Isabel empurrou a custo os últimos escombros e conseguiu ver o céu. Chovia e o vento era forte. À volta havia só destroços fumegantes do ataque nuclear. Ignorava se o país sobrevivera, mas ali a destruição era total.
Se fosse um filme americano ela resistiria, após aventuras épicas. Mas na vida real o seu fim estava próximo. Suportara demasiada radiação para sobreviver. Mais cedo ou mais tarde morreria. Então notou que essa fora a sua condição toda a vida: mais cedo ou mais tarde ia morrer. Era a existência humana. De forma estranha, o pensamento negro deu-lhe ânimo. A morte era certa mas tinha de tratar da vida. “Viver cada instante em pleno” fora sempre o seu lema.
Isabel era pragmática: tinha de pensar no melhor uso das suas poucas forças. Numa cidade morta, mantimentos não faltavam, mas não ia poder ficar. Os inúmeros cadáveres rapidamente tornariam a vizinhança inabitável. Sozinha e abalada tinha de sair. Os campos a norte eram mais seguros, podendo regressar para buscar comida. Agora havia que escolher o indispensável para levar. Mas que era indispensável?
Subitamente Isabel percebeu: o mais necessário era Deus. O que quer que acontecesse nos próximos dias, nas próximas horas, ela tinha de ter Deus do seu lado. A prioridade era encontrar Deus.
Dirigiu-se coxeando para a igreja, a poucos quarteirões de casa, mas esperava-a uma amarga desilusão: o edifício tinha desabado e nada restava. As tentativas de penetrar nos escombros falharam. Teve de desistir. Isabel entrou num supermercado e sentou-se a pensar, comendo um pacote de bolachas da prateleira. Tinha de tentar nas outras. Nada mais interessava. Na cidade, pouco devota, havia apenas quatro igrejas. A chuva forte e as ruas juncadas de entulho só permitiam seguir a pé. Esperava-a uma boa caminhada. Com um sorriso pensou que tinha a tarde livre. Uma bomba nuclear adia todas as reuniões.

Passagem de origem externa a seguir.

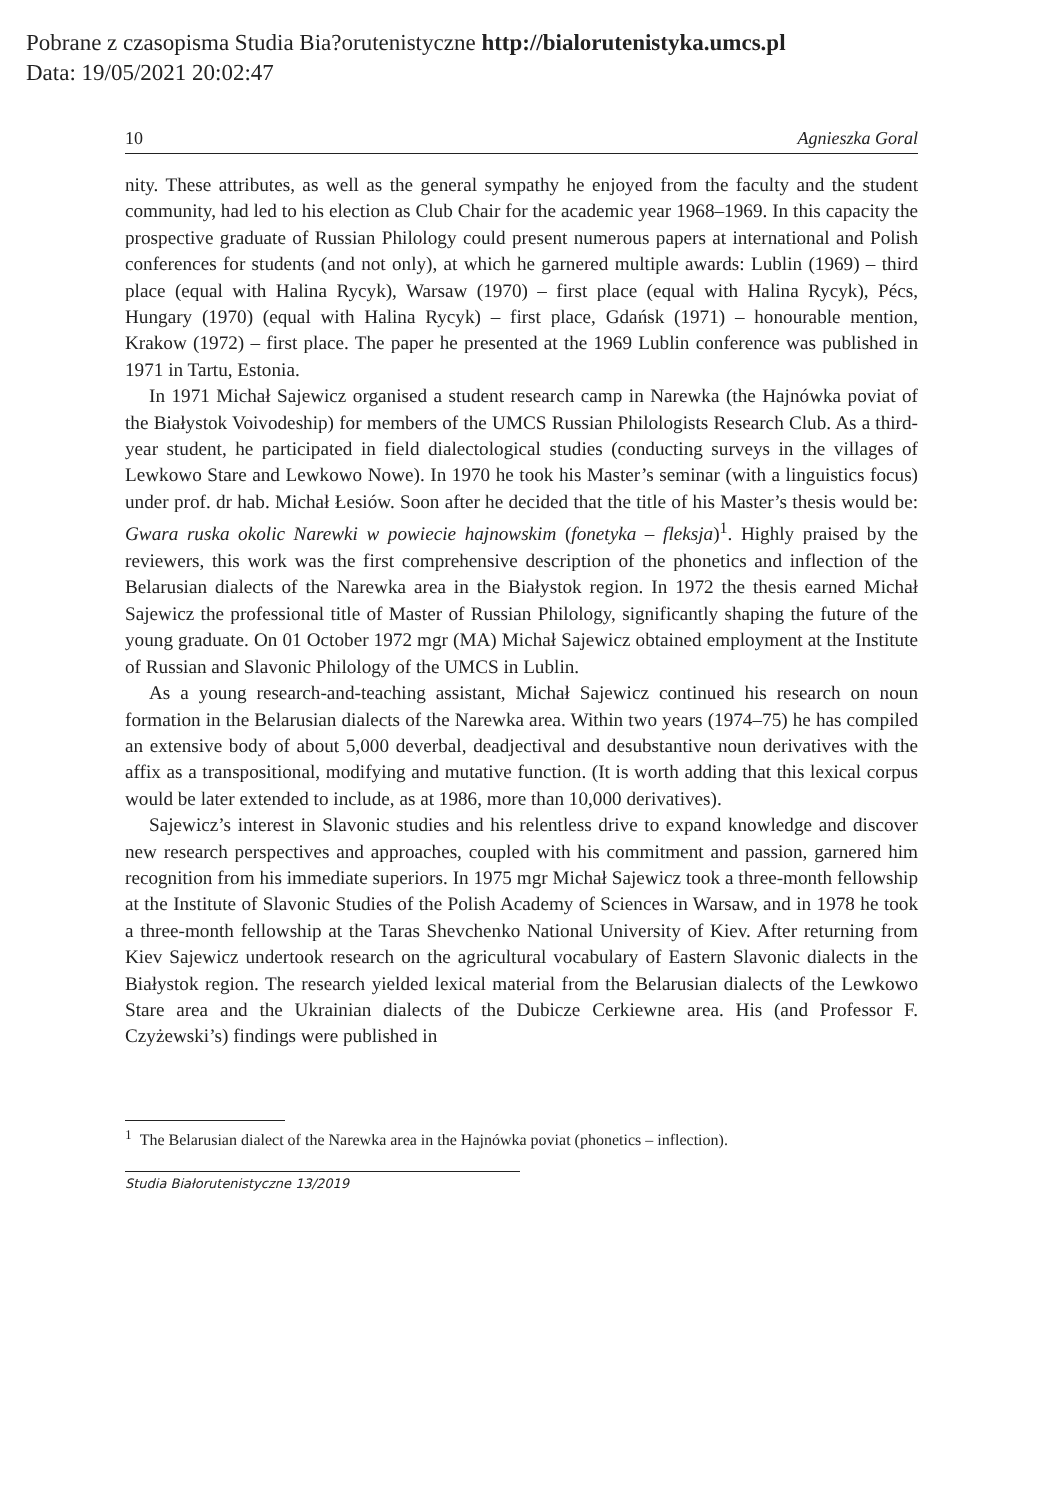Pobrane z czasopisma Studia Bia?orutenistyczne http://bialorutenistyka.umcs.pl
Data: 19/05/2021 20:02:47
10 Agnieszka Goral
nity. These attributes, as well as the general sympathy he enjoyed from the faculty and the student community, had led to his election as Club Chair for the academic year 1968–1969. In this capacity the prospective graduate of Russian Philology could present numerous papers at international and Polish conferences for students (and not only), at which he garnered multiple awards: Lublin (1969) – third place (equal with Halina Rycyk), Warsaw (1970) – first place (equal with Halina Rycyk), Pécs, Hungary (1970) (equal with Halina Rycyk) – first place, Gdańsk (1971) – honourable mention, Krakow (1972) – first place. The paper he presented at the 1969 Lublin conference was published in 1971 in Tartu, Estonia.
In 1971 Michał Sajewicz organised a student research camp in Narewka (the Hajnówka poviat of the Białystok Voivodeship) for members of the UMCS Russian Philologists Research Club. As a third-year student, he participated in field dialectological studies (conducting surveys in the villages of Lewkowo Stare and Lewkowo Nowe). In 1970 he took his Master’s seminar (with a linguistics focus) under prof. dr hab. Michał Łesiów. Soon after he decided that the title of his Master’s thesis would be: Gwara ruska okolic Narewki w powiecie hajnowskim (fonetyka – fleksja)<sup>1</sup>. Highly praised by the reviewers, this work was the first comprehensive description of the phonetics and inflection of the Belarusian dialects of the Narewka area in the Białystok region. In 1972 the thesis earned Michał Sajewicz the professional title of Master of Russian Philology, significantly shaping the future of the young graduate. On 01 October 1972 mgr (MA) Michał Sajewicz obtained employment at the Institute of Russian and Slavonic Philology of the UMCS in Lublin.
As a young research-and-teaching assistant, Michał Sajewicz continued his research on noun formation in the Belarusian dialects of the Narewka area. Within two years (1974–75) he has compiled an extensive body of about 5,000 deverbal, deadjectival and desubstantive noun derivatives with the affix as a transpositional, modifying and mutative function. (It is worth adding that this lexical corpus would be later extended to include, as at 1986, more than 10,000 derivatives).
Sajewicz’s interest in Slavonic studies and his relentless drive to expand knowledge and discover new research perspectives and approaches, coupled with his commitment and passion, garnered him recognition from his immediate superiors. In 1975 mgr Michał Sajewicz took a three-month fellowship at the Institute of Slavonic Studies of the Polish Academy of Sciences in Warsaw, and in 1978 he took a three-month fellowship at the Taras Shevchenko National University of Kiev. After returning from Kiev Sajewicz undertook research on the agricultural vocabulary of Eastern Slavonic dialects in the Białystok region. The research yielded lexical material from the Belarusian dialects of the Lewkowo Stare area and the Ukrainian dialects of the Dubicze Cerkiewne area. His (and Professor F. Czyżewski’s) findings were published in
<sup>1</sup> The Belarusian dialect of the Narewka area in the Hajnówka poviat (phonetics – inflection).
Studia Białorutenistyczne 13/2019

Isabel mantinha os olhos semicerrados para não ver o horror dos cadáveres. Como já sentira o gosto adocicado do seu sangue na boca, sabia que em breve se lhes juntaria. As duas igrejas mais próximas foram visitadas em apenas duas horas, mas a situação era a mesma. Uma ainda ardia. Teria Deus abandonado a cidade? Tal como em Belém, ali não havia lugar para Ele. Pôs-se de joelhos debaixo de um alpendre e rezou uns instantes. A oração deu-lhe ânimo e decidiu-se a atravessar a cidade destruída para se dirigir à última esperança, a Igreja da Encarnação no monte junto ao rio.

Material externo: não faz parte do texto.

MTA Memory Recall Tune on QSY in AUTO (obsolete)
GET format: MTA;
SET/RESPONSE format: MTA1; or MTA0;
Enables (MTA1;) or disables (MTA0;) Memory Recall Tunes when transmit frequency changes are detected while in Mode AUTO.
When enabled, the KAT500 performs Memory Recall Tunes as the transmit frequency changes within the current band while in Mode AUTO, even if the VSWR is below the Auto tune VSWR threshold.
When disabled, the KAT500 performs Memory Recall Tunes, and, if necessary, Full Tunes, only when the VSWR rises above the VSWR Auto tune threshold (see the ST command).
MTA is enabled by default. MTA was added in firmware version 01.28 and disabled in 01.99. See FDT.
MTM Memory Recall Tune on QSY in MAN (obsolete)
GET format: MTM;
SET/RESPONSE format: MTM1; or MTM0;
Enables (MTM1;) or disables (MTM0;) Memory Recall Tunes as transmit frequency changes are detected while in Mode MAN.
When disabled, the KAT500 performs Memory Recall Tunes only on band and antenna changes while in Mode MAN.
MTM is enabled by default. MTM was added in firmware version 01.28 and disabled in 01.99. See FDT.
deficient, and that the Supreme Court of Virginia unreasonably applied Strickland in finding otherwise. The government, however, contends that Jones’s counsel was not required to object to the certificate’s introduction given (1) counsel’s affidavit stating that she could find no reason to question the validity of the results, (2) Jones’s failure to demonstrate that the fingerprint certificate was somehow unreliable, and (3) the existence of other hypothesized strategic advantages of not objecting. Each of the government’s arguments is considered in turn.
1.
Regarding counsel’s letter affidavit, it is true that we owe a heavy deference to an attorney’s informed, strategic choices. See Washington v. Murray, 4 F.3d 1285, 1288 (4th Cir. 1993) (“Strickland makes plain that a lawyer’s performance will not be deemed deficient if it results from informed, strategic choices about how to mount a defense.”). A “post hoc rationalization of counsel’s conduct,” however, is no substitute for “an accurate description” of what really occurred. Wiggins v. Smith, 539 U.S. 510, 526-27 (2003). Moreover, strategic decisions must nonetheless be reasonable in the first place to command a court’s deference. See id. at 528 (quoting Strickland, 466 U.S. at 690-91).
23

O Sol começava a descer quando Isabel lá chegou. Talvez fosse sugestão, mas sentia o cheiro da podridão dos cadáveres. Ao avistar a igreja teve um sobressalto: a torre ainda estava de pé. Aproximando-se percebeu que o edifício desabaria a qualquer momento. Como ela própria estava tão condenada como o templo, não pensou no perigo e entrou. Havia vários mortos na igreja, mas ela só tinha olhos para o sacrário. Felizmente a chave estava na fechadura, e pôde abri-lo. Pegou no único cálice e saiu o mais rápido possível. Um barrote quase a atingiu. Parou no extremo do adro e, sob a chuva miudinha, de joelhos, abriu a tampa do cálice: havia apenas uma hóstia.
A sua alegria não teve limites: Deus não a abandonara. Tinha ficado com ela, ali, na cidade da morte. Não havia lugar para Ele mas, como em Belém, insistia em vir e ficar. Só para ela. Isabel manteve-se prostrada em oração diante do cálice em cima de uma pedra. A água, o ruído do fogo e desabamentos não a perturbavam. Sentia-se já no céu. Com Deus todo o mal fica bem.
Finalmente levantou-se e pensou no que havia a fazer. Tinha Deus consigo e agora a prioridade era um sacrário para Ele ficar no campo. Um presépio. Depois pensaria no resto da bagagem. Alguns minutos de reflexão e uma luz brilhou-lhe nos olhos. Voltou a ajoelhar-se e, tendo feito acto de contrição, tomou a partícula e comungou. O melhor sacrário era o seu coração. Deus assim ficaria consigo em pleno.
Era noite quando começou a visitar as lojas à volta para preparar a bagagem. Noite de Natal. A melhor de sempre. A última.